Mais l'arrogant Titus ne peut bien sûr se satisfaire de la perte de son monde (de ses illusions ?). Il refuse que son errance le fasse déchoir de son statut de seigneur. Par le jeu habituel de la nostalgie (qui fait idéaliser même certains aspects déplaisants du passé), il en vient à regretter jusqu'au rituel anciennement honni,

Ainsi la crise d'identité advient-elle : déchiré par le refus que ce monde oppressant oppose à la réalité de son passé, Titus en vient lui aussi à douter, et ne parvient plus à trouver de confort dans ses souvenirs de Gormenghast, qui ne lui paraissent plus vrais et le tourmentent. La folie guette, encouragée par des ennemis à l’intelligence insensible, dont Finelame n’était que le premier avatar…

Ce regret de Gormenghast fait toute l'ambiguïté et la profondeur vertigineuse du roman. S'agit-il de Peake luttant avec sa santé déclinante, et chevillant son sort à celui de Titus, sans savoir s'il pourra lutter avec lui jusqu'au bout, persister dans sa nature, malgré ceux qui l'accusent d'être déjà mort ? Ou peut-être ce tourment dénonce-t-il les risques de la répétition. Peake s'adresserait alors un avertissement à lui-même, mais aussi à tous ceux qui voudraient imiter son oeuvre en se contentant de la copier : refaire ce qui a déjà été fait, tenter de repeindre les mêmes tableaux alors que l'on a changé, c'est ouvrir la porte à un ridicule tragique et délétère.

Dans les deux cas, il faut continuer la route, aller au-delà, quitte à avancer de façon incertaine, comme ce roman foisonnant et cette critique un peu désordonnée.
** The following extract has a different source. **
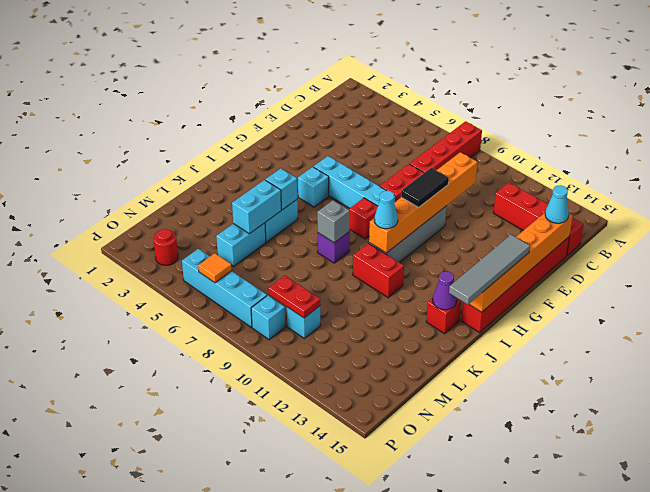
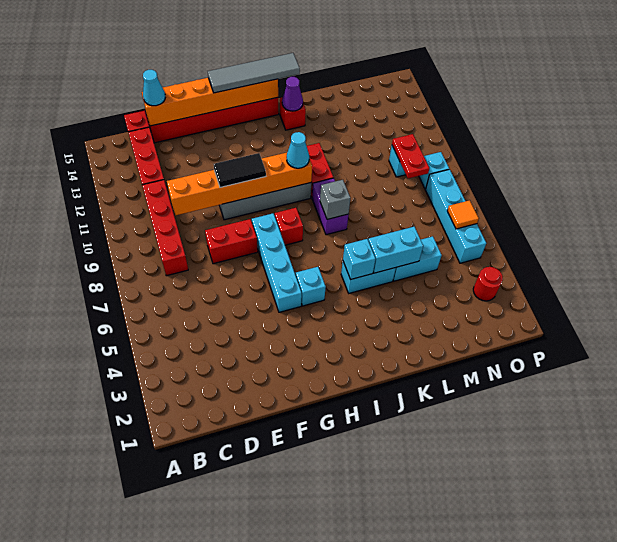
red 1x4 brick [410,121,482,173] -> red 1x4 brick turned to [142,180,188,276]
purple 1x1 brick [318,232,350,263] -> purple 1x2 brick [312,178,348,235]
Rimbaud disait dans un ver bringuebalant « C'est la vraie marche, en avant route ».

Toutefois, chez Mervyn Peake, l'errance ne doit pas être synonyme de perte. Sans la certitude du point de départ, plus aucune fuite en avant n'est possible. Loin du fou délirant que certains voudraient dépeindre, le Peake de 1959 sait d'où il vient et où il va. Il conserve l'acuité de sa vision, et enrichit le personnage de Titus avec son attachement paradoxal à des origines qu’il a fuies. La certitude que Gormenghast existe est une Ancre nécessaire à son errance, sans quoi son bateau ivre serait emporté dans une dérive mortelle. Il reste attaché à l’image de son passé, tout en s’en éloignant implacablement. D’ailleurs, il s'en éloignerait même s'il y revenait. La fuite du temps, la fin de l'adolescence et l'évolution de la perception qui en découle se chargeraient de lui rendre sa demeure étrangère. Peu lui importe, tant qu’il sait qu’elle a existé et existe encore sans lui.

Mais là est toute la question : ce château-monde n'est-il qu'un rêve doux et violent, amorphe et embrasé ? Un lecteur très attentif de l'oeuvre aura remarqué un détail qui, peut-être, permet de retrouver un début de réponse.



Alors, qui de Mervyn ou de Titus a perdu le fil du récit et changé le passé ? Au lecteur de se faire son opinion et d'adhérer ou non aux chambardements de ce troisième tome.